Info Interop
Long absence. Unexcused. Who’s keeping track?
I have
been thinking about the intellectual barriers to information
interoperability. Practitioners in technology are bound, some would
argue, by reality or experience, but I would argue by tradition and
experience. This translates into a measurable acceptance and
open-mindedness about technologies such as EJB but the same crowd
dismisses technologies like JINI without a second thought. Ignore the
commercialization of these for a moment and focus on their
similarities. Both provide services and the ability to locate
services. EJB provides this in an almost parochial manner, focusing on
staticish configurations with purportedly increased levels of determinism. JINI on the other hand takes a more laissez-faire approach. Not worse. Not technically inferior. Not inherently less reliable.

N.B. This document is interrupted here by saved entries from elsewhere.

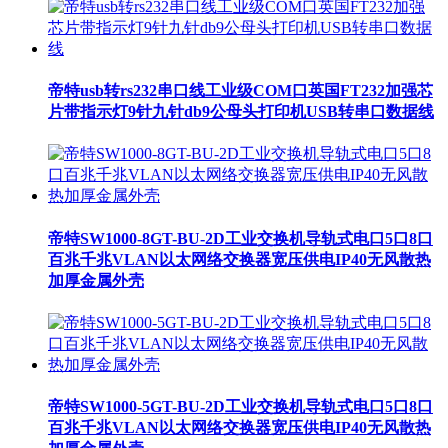
帝特usb转rs232串口线工业级COM口英国FT232加强芯
片带指示灯9针九针db9公母头打印机USB转串口数据线
帝特SW1000-8GT-BU-2D工业交换机导轨式电口5口8口
百兆千兆VLAN以太网络交换器宽压供电IP40无风散热
加厚金属外壳
帝特SW1000-5GT-BU-2D工业交换机导轨式电口5口8口
百兆千兆VLAN以太网络交换器宽压供电IP40无风散热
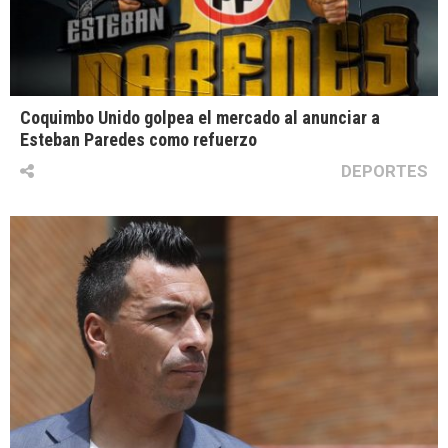
Coquimbo Unido golpea el mercado al anunciar a
Esteban Paredes como refuerzo
DEPORTES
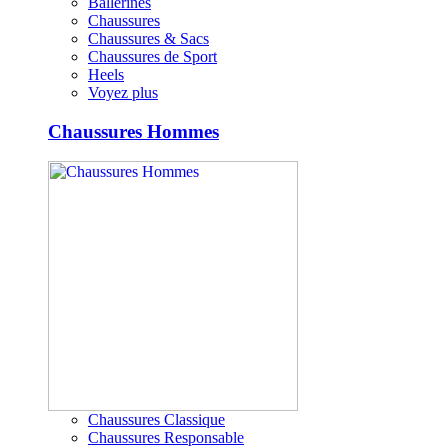
Ballerines
Chaussures
Chaussures & Sacs
Chaussures de Sport
Heels
Voyez plus
Chaussures Hommes
Chaussures Classique
Chaussures Responsable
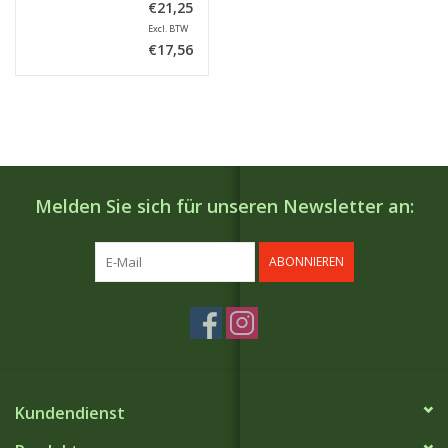
€21,25
Excl. BTW
€17,56
Melden Sie sich für unseren Newsletter an:
ABONNIEREN
Kundendienst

Just not as prescribed.
Now
before the masters of EJB come after me, arguing that EJB is dynamic
etc, my point is really that the manner in which a problem is solved
using EJB and JINI are different to the extent that each technology
exposes a different model for facilitating communication, a different
model for robustness and a different approach to determinisim.
I
would argue that most technicians today have difficulty with accepting
that the JINI way is better, much less even practical. This has
everything to do with models of familiarity, not demonstrated technical
superiority. People are comfortable with the CICS model where things are
there. The question of them not being there is not dealt with
directly. (It may very well be by DR and network and guys with short
ties, but not by developers). JINI proposes that a service with
certain capabilities may
exist, find out, it may not be the one that
you expected, in fact it may not even be there, deal with it, sometimes
bad things happen.
Whoa….my goal was not to deal with EJB
vs JINI, but rather to propose that a very similar phenomenon exists
with data and information representation. Developers flock to XML
because on the one hand it is indeed a vast improvement in many cases
for representing structured information but it retains the comfort
zone of header files, copybooks, IDL definitions, etc. The
epistemological boundaries of XML as data container are well understood
or not deeply contemplated at all.
Moving to the next level
I
would like to explore the development of a pragmatic knowledge
representation model that supports automated disambiguation and
seamless translation services. Users of this framework would be able
to build applications that interoperate at a semantic level with other
applications.
We will explore representational
technologies, select an approach, construct some sample domain examples
and work on a framework to support translation and interoperability.